G. Nicholas Rogentine Jr., 67, former chief of internal medicine and associate medical director at Kaiser Permanente, died May 24 in Bethesda. He committed suicide, the family said.
Dr. Rogentine had a type of Lou Gehrig's disease that caused dementia and severe depression, said his wife, Carole E. Rogentine. He was a resident of Bethesda.
He was born in Minneapolis and grew up in Owatonna and Jackson, Minn. He attended Harvard College in Cambridge, Mass., on an academic scholarship and graduated summa cum laude in 1958. He was elected to Phi Beta Kappa. He graduated first in his class from the University of Minnesota Medical School in Minneapolis in 1962.
Dr. Rogentine served his residency at Massachusetts General Hospital in Boston. From 1964 to 1978, he was a clinical associate and then a senior investigator on the research staff at the National Cancer Institute of the National Institutes of Health in Bethesda.

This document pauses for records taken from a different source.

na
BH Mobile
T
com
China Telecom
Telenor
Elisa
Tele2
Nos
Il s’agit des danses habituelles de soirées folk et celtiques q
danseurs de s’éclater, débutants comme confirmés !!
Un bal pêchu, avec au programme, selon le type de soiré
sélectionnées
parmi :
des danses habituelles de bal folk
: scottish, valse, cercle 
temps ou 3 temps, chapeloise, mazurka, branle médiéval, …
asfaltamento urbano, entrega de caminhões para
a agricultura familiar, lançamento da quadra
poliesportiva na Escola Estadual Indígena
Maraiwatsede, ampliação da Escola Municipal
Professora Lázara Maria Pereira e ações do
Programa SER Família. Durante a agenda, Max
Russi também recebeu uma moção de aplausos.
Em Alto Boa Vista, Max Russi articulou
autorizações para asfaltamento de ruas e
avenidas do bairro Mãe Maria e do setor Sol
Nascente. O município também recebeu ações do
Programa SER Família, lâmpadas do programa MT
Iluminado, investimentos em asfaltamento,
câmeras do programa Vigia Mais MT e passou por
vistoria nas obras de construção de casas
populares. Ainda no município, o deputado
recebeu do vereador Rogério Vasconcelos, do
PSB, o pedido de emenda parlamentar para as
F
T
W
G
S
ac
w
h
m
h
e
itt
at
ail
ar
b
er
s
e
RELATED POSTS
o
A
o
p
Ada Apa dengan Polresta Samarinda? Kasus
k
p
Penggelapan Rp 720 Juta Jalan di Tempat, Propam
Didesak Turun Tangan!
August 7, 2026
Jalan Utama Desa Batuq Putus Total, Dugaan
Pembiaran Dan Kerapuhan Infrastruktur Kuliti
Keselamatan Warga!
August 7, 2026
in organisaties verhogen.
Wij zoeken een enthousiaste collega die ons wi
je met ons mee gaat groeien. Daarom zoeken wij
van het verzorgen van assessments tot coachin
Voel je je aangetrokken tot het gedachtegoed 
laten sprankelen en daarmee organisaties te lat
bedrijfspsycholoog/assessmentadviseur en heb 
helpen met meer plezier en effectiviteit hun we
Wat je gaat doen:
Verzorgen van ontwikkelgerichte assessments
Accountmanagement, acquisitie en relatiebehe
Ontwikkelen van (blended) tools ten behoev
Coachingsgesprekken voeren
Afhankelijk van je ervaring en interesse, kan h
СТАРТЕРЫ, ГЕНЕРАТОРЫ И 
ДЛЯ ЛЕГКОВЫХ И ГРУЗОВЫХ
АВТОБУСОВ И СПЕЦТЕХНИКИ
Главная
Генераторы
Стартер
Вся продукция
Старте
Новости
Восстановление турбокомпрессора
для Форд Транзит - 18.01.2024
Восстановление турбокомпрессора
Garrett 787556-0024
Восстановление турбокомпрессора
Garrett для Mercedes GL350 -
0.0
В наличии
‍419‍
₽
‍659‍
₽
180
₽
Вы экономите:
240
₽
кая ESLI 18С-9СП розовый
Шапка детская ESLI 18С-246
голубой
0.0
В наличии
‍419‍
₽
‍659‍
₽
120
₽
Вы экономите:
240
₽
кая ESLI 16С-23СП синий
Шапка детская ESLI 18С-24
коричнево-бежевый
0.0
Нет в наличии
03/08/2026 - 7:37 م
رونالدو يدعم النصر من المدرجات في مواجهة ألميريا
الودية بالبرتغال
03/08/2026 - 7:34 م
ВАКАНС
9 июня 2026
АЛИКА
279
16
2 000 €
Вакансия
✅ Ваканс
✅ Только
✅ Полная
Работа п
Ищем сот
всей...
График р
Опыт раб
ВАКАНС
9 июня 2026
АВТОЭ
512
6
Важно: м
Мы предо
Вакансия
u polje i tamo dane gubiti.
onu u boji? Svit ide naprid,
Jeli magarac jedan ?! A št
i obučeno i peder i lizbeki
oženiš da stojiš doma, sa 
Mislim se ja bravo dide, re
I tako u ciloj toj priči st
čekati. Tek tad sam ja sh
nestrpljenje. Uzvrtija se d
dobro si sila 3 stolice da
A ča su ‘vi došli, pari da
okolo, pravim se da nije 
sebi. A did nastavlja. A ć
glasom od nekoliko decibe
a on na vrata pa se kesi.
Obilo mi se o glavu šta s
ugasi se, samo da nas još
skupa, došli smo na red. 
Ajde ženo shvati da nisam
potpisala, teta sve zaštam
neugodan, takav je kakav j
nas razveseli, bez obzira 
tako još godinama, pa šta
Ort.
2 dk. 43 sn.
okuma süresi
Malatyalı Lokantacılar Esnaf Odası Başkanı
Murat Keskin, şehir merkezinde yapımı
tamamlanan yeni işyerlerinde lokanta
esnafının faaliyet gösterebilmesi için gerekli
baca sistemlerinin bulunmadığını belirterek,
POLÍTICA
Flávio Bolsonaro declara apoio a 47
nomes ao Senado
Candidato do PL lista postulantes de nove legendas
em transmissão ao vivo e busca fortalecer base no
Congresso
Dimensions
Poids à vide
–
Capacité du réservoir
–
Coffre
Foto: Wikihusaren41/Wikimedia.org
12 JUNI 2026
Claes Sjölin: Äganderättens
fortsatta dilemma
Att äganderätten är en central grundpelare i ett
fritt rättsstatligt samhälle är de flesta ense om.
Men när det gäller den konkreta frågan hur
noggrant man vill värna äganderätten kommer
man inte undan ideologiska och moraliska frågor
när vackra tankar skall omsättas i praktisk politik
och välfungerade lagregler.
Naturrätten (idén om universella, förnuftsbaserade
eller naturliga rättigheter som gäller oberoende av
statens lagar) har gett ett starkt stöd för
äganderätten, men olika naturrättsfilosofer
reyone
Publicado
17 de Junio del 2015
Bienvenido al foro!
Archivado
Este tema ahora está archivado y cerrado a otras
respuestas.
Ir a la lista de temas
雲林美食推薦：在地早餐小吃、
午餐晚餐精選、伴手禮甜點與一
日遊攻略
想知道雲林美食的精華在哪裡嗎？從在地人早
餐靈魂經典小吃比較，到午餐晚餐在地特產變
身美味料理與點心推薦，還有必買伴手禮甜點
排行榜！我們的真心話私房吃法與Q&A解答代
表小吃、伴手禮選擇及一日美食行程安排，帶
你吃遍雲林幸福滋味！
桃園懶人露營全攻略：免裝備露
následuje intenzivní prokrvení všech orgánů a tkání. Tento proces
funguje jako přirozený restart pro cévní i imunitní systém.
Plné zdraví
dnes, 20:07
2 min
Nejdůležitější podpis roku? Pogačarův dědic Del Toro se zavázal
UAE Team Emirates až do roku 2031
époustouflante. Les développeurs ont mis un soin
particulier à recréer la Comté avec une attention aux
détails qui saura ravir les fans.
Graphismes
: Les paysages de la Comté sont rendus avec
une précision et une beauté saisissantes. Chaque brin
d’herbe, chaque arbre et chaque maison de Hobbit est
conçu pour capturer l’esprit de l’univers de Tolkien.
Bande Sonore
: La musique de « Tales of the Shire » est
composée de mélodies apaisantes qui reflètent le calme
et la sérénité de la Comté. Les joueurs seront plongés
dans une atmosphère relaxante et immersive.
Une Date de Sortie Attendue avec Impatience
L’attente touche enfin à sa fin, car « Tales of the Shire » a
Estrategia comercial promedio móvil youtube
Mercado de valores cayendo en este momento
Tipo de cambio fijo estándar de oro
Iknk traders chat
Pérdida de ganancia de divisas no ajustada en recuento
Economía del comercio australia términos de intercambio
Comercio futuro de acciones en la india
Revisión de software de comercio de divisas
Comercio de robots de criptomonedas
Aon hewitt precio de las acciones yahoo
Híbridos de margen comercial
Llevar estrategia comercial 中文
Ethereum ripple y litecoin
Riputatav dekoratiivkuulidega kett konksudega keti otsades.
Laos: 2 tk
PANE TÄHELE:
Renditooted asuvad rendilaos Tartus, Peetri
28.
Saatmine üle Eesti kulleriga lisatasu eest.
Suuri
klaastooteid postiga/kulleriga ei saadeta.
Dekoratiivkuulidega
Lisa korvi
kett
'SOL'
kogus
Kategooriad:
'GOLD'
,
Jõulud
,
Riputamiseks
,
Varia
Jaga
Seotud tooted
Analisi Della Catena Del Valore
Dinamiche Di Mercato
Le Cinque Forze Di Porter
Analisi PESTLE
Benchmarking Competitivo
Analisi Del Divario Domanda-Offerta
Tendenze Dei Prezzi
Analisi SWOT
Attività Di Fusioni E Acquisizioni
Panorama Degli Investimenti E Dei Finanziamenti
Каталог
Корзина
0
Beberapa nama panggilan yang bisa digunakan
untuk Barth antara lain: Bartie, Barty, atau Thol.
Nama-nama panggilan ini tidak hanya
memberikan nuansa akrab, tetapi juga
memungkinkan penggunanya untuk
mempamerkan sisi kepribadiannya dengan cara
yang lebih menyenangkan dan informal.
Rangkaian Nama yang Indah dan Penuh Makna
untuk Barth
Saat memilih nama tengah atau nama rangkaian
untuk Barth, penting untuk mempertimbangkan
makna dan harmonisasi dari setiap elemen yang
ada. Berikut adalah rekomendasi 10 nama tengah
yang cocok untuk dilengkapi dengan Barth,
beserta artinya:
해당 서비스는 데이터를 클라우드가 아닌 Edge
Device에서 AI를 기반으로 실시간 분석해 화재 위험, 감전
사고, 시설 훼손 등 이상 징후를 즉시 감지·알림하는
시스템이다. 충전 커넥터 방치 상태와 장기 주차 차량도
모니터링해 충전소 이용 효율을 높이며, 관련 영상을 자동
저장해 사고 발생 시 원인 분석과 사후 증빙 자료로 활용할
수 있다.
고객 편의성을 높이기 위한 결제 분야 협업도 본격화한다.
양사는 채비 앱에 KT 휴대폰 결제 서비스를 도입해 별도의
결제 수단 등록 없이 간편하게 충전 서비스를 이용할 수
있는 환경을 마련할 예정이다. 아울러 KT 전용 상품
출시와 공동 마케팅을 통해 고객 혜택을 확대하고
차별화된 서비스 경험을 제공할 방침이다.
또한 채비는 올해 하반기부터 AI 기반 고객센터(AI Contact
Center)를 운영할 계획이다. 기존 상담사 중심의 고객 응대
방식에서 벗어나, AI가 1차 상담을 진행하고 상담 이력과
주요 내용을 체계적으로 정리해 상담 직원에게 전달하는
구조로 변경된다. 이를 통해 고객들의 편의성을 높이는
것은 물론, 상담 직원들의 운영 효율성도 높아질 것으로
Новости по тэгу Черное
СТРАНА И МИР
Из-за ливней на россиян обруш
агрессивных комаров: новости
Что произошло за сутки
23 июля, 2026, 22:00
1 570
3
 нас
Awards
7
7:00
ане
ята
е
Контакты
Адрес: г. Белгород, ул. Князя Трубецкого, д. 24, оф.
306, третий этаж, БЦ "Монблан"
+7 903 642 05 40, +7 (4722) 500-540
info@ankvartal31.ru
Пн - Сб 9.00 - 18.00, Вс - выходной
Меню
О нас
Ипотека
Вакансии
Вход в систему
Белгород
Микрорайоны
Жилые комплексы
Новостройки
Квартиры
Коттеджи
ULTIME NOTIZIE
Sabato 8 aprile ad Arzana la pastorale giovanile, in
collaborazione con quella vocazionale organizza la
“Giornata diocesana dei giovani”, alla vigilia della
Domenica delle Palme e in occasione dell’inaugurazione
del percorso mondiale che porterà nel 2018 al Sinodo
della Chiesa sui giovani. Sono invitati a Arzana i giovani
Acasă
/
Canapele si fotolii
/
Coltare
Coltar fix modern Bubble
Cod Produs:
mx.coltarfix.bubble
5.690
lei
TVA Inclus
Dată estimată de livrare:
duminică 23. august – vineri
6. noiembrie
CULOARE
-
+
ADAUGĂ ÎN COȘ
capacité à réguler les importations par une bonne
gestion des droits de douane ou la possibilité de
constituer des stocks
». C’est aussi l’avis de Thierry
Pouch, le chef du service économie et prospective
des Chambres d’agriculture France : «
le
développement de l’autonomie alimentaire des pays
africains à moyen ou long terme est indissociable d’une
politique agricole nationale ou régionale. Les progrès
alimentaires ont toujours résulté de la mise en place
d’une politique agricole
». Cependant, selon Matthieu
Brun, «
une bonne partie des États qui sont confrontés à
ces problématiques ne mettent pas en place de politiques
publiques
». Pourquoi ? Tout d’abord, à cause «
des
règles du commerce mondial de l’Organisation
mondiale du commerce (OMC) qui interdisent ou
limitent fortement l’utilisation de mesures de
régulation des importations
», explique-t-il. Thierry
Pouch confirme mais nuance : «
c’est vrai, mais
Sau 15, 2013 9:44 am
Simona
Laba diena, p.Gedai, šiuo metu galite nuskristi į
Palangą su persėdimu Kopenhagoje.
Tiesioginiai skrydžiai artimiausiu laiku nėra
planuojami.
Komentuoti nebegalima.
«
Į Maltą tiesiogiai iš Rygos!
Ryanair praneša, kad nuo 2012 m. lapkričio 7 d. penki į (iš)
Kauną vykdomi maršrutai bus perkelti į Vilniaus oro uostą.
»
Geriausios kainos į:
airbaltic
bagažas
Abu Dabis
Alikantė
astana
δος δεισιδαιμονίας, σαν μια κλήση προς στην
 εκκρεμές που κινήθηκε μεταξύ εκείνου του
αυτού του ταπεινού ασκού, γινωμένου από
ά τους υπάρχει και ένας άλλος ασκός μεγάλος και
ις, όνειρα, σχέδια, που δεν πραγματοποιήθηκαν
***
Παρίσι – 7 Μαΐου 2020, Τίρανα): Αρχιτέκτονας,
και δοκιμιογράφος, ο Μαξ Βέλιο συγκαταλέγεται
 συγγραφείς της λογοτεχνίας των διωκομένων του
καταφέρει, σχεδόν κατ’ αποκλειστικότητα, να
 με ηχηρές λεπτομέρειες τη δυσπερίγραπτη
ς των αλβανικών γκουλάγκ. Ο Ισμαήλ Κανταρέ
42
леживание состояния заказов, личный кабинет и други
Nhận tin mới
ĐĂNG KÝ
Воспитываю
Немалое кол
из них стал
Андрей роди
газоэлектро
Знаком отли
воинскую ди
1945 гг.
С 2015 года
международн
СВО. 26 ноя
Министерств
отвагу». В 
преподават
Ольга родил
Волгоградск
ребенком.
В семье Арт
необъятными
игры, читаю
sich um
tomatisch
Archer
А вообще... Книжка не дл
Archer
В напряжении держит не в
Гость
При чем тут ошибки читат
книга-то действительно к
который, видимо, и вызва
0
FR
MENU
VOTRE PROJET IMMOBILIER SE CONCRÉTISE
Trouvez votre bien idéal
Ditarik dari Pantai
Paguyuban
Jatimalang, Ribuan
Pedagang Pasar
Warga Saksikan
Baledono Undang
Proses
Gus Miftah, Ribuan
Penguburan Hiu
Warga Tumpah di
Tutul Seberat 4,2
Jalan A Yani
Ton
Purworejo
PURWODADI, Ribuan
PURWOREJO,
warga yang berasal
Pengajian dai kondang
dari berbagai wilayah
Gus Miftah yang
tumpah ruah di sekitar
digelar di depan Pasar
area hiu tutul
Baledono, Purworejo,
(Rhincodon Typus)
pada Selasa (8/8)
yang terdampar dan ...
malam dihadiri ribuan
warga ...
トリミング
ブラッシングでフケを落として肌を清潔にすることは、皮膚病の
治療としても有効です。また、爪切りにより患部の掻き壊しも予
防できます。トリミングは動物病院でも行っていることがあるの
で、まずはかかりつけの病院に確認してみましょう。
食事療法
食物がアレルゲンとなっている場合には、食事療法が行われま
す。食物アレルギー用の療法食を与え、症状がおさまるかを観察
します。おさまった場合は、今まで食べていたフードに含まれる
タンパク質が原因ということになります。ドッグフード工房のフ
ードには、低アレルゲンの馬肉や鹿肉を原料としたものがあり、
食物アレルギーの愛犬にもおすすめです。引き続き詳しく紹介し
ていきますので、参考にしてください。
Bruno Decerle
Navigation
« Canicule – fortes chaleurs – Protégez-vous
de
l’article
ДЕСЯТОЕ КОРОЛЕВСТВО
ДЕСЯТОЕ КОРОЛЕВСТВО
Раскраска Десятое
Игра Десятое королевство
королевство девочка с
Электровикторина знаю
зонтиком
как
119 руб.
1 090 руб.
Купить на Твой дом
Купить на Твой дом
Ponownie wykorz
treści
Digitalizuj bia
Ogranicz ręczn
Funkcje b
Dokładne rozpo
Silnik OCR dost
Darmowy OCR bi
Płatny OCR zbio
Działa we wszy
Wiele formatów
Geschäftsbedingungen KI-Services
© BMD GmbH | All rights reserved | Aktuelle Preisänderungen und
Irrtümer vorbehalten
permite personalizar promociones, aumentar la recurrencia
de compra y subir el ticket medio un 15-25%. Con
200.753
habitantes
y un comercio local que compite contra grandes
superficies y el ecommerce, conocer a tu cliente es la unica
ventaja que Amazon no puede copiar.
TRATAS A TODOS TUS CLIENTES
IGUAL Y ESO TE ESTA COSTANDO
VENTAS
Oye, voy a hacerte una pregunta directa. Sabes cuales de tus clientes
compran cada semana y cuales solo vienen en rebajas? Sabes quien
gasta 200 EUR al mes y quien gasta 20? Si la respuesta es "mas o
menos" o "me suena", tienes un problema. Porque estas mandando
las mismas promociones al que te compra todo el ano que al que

From 1978 through 2002, he was on the staff of Kaiser Permanente in Bethesda.
Dr. Rogentine played the bagpipes, recorder and saxophone. He traveled throughout the world and enjoyed reading, hiking and cross-country skiing.
Survivors include his wife, of Bethesda, two daughters, Sarah Rogentine Ripepi of Pittsburgh and Kristin Rogentine Lee of Charlotte; a sister; and six grandchildren.